Yesterday, at its I/O developer conference, Google introduced its new Assistant. It's designed to allow users to ask questions and complete tasks - from booking restaurants and setting reminders, to playing music and finding answers about pretty much anything - using conversational flow and contextual awareness.
In some ways, Google Assistant makes Apple's Siri and Microsoft's Cortana look a little simplistic. For example, ask Cortana "what time is it in Pyongyang?" and she'll give you the correct answer; but follow up with a question referring to your previous enquiry, such as "and what's the weather like there?", and she won't understand the flow of your enquiry, and will give you your local weather instead.
It's that kind of flow that Google Assistant appears to excel at - but it looks like Microsoft is preparing to fight back against its rival's new digital helper.
In Bing Concierge Bot Our team we are building a highly intelligent productivity agent that communicates with the user over a conversation platform, such as Skype, Messenger, SMS, WhatsApp, Telegram, etc. The agent does what a human assistant would do: it runs errands on behalf of the user, by automatically completing tasks for the user. The users talk to the agent in natural language, and the agent responds in natural language to collect all the information; once ready, it automatically performs the task for the user by connecting to service providers. For example, the user might ask 'make me a reservation at an Italian place tonight', and the agent will respond with 'for how many people?'; after several such back-and-forth turns it will confirm and book the restaurant that the user picked."
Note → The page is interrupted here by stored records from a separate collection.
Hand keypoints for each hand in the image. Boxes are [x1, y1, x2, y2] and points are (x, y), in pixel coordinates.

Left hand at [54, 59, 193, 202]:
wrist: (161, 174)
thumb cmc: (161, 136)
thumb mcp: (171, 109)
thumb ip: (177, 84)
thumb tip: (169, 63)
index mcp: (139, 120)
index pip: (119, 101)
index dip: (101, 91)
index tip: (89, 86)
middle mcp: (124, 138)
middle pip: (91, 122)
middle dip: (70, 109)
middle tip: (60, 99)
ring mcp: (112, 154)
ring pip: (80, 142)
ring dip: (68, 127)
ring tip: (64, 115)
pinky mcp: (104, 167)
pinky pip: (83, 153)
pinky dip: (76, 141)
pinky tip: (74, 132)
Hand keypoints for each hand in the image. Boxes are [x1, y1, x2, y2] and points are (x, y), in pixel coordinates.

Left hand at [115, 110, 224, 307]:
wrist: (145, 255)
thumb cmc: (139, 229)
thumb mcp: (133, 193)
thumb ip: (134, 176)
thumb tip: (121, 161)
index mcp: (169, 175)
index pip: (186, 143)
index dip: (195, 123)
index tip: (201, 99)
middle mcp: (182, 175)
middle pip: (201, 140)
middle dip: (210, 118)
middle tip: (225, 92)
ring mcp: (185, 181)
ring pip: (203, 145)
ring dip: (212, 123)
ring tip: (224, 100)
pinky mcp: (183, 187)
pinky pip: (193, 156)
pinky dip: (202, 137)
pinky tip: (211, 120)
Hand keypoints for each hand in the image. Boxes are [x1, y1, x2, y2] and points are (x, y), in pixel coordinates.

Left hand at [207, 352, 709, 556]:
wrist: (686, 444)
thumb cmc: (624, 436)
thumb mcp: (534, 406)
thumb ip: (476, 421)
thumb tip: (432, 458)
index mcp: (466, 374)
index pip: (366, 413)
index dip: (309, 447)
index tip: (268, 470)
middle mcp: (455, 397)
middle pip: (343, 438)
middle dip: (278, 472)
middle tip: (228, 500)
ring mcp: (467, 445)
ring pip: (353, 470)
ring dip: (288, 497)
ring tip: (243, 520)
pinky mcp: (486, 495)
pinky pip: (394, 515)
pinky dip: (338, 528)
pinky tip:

The description certainly sounds a lot like what Google announced yesterday. Microsoft has already been working on developing bot technologies, through the Bot Framework that it announced at its Build 2016 developer conference a few weeks ago. Several examples are already available in preview form, and the company is accepting submissions to its Bot Directory.
Of course, the obvious question is that of where the new Bing Concierge Bot fits in with Cortana. That's not yet clear, and according to Mary Jo, Microsoft isn't saying any more on the matter just yet.
But just as with Cortana, Bing provides the back-end (the 'secret sauce' as Mary Jo puts it) that powers Microsoft's bots, as well as the digital assistant itself. Bing infrastructure conducts the searches, maps relationships between users and data, and builds the knowledge that helps to power the experiences that users access at the front end, whether through Cortana, Bing searches or bots.
And given Microsoft's growing emphasis on Cortana as the 'face' of natural user interactions with their devices, it seems likely that the company's development efforts on what it currently refers to as the Bing Concierge Bot will eventually be integrated into Cortana.
That's pure supposition for now, though - but either way, it's clear that Microsoft is preparing to fight back against Google's capable new Assistant.